Bad Habits: Cuddling w/ just friends

okay so today and this summer in general, I’ve just wanted to cuddle, hardcore, just human contact. My first thoughts for cuddle buddy is my best friend in the entire world. The problem is everyone then thinks we are dating. I love him, and ya I have made out with him, sue me. I liked him, he kissed me and well it was bad. But okay, point being, he texts me today and is like I dreamt I made out with a girl (99% sure it was you). I just want to cuddles with a cute girl like you. I’m also in a cuddly mood so I was like man wish you were here we could cuddle and watch the incredibles! (odd craving I have that I will satisfy eventually - cuddling alone :P) BUT the point of the title here is it’s a bad habit of mine. I love him, we’re comfortable and we can both benefit from physical touch like cuddling BUT I don’t want to walk that line again. I legitimately got over him this summer. I broke his heart when he actually asked me out. I didn’t think it would hurt him (long story, ask if u care ha) but he was mad for days aka in guy language he was hurt.
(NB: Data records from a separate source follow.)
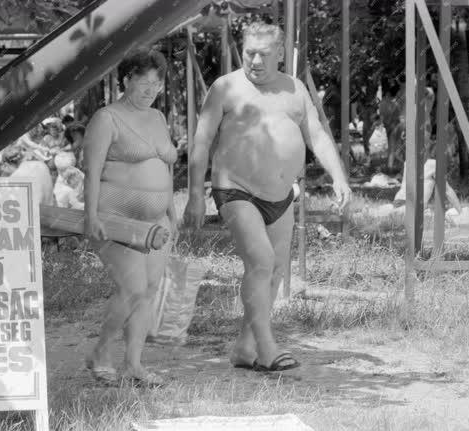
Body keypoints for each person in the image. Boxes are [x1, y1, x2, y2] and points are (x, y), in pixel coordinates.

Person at [183, 21, 351, 373]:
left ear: (278, 53)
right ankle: (266, 345)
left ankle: (244, 348)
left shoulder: (295, 88)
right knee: (260, 262)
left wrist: (339, 177)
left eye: (263, 54)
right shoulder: (225, 87)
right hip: (235, 189)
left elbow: (316, 134)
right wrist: (195, 195)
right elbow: (200, 142)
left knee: (275, 272)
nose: (255, 61)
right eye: (249, 53)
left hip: (281, 195)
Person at [83, 47, 177, 387]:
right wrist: (90, 216)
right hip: (114, 218)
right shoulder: (106, 118)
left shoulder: (157, 118)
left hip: (157, 223)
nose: (151, 90)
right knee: (132, 287)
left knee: (149, 289)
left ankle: (134, 364)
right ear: (127, 80)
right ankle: (100, 353)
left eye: (156, 83)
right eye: (143, 82)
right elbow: (91, 173)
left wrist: (171, 209)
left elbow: (166, 164)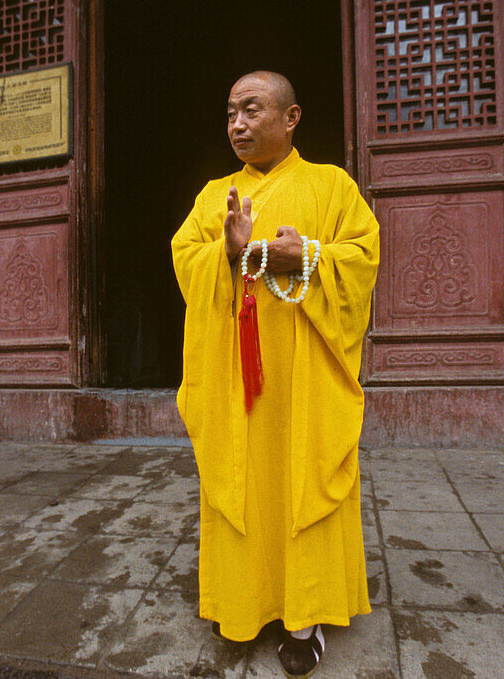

I just want my best friend, but because we used to cuddle and stuff I’m afraid he will just be mad when I refuse. I want to cuddle too, but I have to appear single or else life is just going to go down the same road again as it has the past 2 years. I’m afraid to lose my best friend, esp when we want the same things, just they aren’t good for us.. IF you read all this, and any of it made sense, thank you.